WSJ Historically Speaking: From Ancient Greece to the Oscars, Acting Prizes Have Always Meant Drama

Photo: AGENCE FRANCE-PRESSE/GETTY IMAGES

Photo: AGENCE FRANCE-PRESSE/GETTY IMAGES

Some kind of controversy always seems to surround the Oscars. If it isn’t outrage beforehand over who was snubbed, it is derision afterward about the embarrassing speeches or the taste-­‐challenged outfits that were paraded down the red carpet.

Yet the “Oscar effect” on nominated movies can be transformative. In 2004, a low-key film about a female boxer had earned just $8.5 million. But after being nominated for best picture, “Million Dollar Baby” enjoyed a spectacular resurgence and raked in additional $56.4 million, according to the website Box Office Mojo.

The enormous financial rewards that the Oscars can bring are a far cry from the more modest prizes given out by their spiritual ancestor, the ancient Greek festival of Dionysus. Most historians agree that the festival was responsible for awarding the first drama prizes in history. The original winner, in the sixth century B.C., is said to have been Thespis, from whom the word “thespian” came. Instead of a golden statuette, Thespis received a live goat.

The goat, the emblem of Dionysus, had limited financial value but profound symbolic meaning. The word “tragedy” comes from the Greek tragoidia, which literally means “goat song.”

Since the judging was held in Athens, the mother of democracy, it was open to all male citizens. The 10-man jury was selected by lottery; to stymie potential corruption, each juror wrote down his three favorite plays on a tablet. On the last day of the festival, five of the tablets were chosen at random. The method seems to have worked well enough: The playwrights who won most often wereAeschylus, Sophocles and Euripides.

The golden age of classical drama ended in the second century B.C., when the Athenians stopped commissioning new plays in favor of revivals. An art that lives only in the past has no future, and it took a thousand years before live drama again became part of the West’s cultural fabric, with the emergence of the Christian mystery play.

It would take another thousand years for the Athenian example of competitions and prizes to return in its modern form. In January 1927, Louis B. Mayer of MGM brought together 35 of the biggest players in Hollywood to form the International Academy of Motion Pictures Arts and Sciences (the “international” part was soon dropped).

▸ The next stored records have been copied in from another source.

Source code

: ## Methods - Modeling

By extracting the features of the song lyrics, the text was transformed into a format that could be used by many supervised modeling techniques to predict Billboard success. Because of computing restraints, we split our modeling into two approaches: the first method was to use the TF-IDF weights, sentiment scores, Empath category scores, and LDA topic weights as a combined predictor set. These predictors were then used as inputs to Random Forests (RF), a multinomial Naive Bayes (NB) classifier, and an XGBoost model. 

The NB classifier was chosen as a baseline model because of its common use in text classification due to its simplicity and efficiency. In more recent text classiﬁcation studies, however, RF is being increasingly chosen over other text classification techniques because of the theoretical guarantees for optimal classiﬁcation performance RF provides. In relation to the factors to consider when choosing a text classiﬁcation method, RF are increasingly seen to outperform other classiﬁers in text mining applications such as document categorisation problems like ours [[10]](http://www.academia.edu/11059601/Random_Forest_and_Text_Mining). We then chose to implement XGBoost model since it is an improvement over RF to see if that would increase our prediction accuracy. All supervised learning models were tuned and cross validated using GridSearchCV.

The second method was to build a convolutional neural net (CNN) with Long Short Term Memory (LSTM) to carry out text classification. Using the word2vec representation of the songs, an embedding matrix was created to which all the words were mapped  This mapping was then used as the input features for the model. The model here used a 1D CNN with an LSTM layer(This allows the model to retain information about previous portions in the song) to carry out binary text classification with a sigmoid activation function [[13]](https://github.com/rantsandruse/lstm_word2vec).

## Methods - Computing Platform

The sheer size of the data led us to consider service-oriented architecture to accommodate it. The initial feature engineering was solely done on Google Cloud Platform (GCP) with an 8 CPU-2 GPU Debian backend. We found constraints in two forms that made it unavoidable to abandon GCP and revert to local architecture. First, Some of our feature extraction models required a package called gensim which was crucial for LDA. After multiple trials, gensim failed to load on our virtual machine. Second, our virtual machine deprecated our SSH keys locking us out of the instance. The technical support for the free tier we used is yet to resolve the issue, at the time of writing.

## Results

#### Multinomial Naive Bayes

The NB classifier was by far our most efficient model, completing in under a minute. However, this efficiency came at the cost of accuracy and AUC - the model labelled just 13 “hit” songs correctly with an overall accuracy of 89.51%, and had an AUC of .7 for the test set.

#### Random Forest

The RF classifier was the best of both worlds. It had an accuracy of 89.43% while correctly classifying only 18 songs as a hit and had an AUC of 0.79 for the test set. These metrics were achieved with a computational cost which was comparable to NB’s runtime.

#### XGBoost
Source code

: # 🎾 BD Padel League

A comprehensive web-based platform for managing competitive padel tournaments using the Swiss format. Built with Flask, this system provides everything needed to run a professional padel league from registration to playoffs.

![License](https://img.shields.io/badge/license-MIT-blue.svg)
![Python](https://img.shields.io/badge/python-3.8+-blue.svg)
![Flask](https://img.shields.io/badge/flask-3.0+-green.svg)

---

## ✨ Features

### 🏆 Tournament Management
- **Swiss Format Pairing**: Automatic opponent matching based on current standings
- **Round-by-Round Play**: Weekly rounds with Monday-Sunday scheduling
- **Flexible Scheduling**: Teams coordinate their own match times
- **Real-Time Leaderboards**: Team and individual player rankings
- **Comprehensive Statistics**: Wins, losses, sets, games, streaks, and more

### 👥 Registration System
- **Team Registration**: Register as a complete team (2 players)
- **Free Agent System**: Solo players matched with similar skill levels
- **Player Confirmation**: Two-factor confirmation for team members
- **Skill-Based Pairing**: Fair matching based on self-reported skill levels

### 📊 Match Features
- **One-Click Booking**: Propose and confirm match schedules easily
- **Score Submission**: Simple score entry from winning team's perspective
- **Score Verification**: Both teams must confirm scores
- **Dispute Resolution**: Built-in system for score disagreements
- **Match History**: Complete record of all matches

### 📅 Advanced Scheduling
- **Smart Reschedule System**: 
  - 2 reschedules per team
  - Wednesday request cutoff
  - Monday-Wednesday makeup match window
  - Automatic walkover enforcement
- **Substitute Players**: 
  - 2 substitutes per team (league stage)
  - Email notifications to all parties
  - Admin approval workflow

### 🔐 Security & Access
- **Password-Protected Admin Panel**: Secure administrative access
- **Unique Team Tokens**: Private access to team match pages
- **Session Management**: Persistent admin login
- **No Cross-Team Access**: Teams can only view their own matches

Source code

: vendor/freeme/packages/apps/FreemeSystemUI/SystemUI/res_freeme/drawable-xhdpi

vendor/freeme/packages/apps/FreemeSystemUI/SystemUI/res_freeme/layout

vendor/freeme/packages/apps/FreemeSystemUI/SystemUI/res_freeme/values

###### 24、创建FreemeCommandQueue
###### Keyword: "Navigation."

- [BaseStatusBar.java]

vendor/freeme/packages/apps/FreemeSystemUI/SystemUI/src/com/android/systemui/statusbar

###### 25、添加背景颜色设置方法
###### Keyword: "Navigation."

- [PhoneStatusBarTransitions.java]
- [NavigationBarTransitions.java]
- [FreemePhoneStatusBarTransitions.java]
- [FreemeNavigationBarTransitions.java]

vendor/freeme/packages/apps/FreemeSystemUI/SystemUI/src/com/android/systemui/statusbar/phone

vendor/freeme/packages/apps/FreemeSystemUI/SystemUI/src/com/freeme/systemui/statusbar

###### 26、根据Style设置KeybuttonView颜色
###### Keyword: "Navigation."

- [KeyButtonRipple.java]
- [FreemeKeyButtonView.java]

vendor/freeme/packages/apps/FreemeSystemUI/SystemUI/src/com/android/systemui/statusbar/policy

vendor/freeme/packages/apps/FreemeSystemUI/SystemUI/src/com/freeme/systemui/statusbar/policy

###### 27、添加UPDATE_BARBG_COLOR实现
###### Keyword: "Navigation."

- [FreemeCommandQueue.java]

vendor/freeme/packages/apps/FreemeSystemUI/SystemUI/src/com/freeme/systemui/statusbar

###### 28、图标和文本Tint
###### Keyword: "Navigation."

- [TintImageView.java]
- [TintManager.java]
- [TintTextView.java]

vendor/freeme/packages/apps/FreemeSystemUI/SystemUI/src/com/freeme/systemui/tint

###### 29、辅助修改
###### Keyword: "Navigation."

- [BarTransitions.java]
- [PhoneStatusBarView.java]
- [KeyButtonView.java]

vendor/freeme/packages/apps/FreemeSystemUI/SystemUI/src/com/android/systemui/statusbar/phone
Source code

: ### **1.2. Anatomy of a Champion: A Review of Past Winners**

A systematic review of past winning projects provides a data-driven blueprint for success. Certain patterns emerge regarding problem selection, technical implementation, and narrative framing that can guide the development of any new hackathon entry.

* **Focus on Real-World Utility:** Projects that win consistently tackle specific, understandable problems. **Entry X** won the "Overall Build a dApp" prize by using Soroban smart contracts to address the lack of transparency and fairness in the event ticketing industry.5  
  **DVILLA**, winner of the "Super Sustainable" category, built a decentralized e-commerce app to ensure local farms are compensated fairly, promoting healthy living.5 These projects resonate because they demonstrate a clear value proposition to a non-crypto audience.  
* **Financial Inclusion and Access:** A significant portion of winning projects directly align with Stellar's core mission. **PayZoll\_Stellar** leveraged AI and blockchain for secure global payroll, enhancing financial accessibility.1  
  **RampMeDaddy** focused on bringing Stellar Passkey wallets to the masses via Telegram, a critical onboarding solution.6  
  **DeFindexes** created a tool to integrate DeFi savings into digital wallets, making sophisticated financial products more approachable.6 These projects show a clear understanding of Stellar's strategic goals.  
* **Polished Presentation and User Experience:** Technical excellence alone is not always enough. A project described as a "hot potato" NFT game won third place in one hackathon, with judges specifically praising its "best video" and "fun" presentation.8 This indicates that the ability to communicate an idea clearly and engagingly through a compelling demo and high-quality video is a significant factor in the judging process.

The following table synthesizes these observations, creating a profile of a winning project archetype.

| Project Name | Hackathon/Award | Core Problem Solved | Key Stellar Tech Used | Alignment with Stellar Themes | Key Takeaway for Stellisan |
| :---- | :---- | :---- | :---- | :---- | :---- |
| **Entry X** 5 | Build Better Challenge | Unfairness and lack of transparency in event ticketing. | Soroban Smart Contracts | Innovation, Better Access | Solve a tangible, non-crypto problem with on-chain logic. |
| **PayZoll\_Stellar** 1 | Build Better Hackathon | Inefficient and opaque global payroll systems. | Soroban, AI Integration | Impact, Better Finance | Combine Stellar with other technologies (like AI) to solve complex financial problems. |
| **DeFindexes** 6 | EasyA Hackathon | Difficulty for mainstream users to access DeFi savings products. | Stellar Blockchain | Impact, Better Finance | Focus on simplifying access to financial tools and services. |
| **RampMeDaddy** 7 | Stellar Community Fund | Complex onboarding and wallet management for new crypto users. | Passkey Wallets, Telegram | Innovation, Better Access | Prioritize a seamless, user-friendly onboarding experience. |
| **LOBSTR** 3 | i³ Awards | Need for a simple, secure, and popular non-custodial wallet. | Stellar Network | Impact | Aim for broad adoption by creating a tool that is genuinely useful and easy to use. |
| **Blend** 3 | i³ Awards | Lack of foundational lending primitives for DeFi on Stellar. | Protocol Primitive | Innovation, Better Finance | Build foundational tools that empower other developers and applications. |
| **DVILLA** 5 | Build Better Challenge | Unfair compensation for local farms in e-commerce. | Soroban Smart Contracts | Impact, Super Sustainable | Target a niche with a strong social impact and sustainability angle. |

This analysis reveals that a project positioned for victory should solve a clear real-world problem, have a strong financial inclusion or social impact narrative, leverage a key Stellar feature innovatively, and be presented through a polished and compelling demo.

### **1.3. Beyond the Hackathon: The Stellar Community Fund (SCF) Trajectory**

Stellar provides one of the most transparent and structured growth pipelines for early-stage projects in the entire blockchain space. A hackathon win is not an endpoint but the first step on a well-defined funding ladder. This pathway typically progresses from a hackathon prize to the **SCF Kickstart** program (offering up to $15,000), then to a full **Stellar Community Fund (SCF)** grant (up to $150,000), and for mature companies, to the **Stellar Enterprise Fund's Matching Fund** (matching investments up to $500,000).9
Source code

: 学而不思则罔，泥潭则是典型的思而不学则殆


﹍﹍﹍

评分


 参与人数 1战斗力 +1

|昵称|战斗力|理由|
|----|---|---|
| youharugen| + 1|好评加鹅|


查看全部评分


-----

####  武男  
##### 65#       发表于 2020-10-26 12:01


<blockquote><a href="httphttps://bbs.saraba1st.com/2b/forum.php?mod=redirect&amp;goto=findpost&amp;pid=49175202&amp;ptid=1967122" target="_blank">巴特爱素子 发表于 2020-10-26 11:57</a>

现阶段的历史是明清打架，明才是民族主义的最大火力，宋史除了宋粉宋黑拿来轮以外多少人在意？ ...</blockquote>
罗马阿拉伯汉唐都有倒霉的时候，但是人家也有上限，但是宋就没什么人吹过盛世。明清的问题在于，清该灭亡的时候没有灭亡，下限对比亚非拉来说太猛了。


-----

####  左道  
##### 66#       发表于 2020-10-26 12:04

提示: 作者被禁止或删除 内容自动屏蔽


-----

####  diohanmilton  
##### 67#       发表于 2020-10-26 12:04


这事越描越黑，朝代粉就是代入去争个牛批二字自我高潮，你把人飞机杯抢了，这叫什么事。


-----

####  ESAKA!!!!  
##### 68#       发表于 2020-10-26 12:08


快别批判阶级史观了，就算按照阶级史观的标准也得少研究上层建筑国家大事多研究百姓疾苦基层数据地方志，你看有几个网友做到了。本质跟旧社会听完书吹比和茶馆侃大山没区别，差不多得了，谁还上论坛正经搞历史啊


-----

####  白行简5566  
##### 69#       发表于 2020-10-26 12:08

But the Academy Awards had trouble imitating the high-minded disinterestedness of their classical predecessor. In 1930, the judges apparently succumbed to Mary Pickford’s shameless campaigning for best actress. But her efforts looked tame once the studios became involved. In 1943, the jockeying was so bad that Hollywood columnist Edith Gwynn asked, “Why not give a statuette for the best ‘We want an Oscar’ publicity campaign?”

Inevitably, just as literary prizes have provoked mixed feelings among winners (in 1964, the French writer Jean-Paul Sartre declined the Nobel Prize in Literature for fear that he would be “transformed into an institution”), so too have some filmmakers questioned whether the Oscars actually harm good moviemaking.

The screenwriter Dudley Nichols, who was also a labor activist, handed back his 1935 award for “The Informer,” arguing that the academy was helping to prop up the unfair studio system. The actor George C. Scott accused the awards of gross self-promotion and refused to accept his 1970 best-actor Oscar for “Patton,” denouncing the event as “a two-hour meat parade, a public display with contrived suspense for economic reasons.” The multiple-Oscar winner Woody Allen has said, “When you see who wins those things—or who doesn’t win them—you can see how meaningless this Oscar thing is.”

Mr. Allen is right but also wrong in a broader sense. Whether it is a goat or a statuette, it isn’t the prize itself that matters but the invitation to become part of history.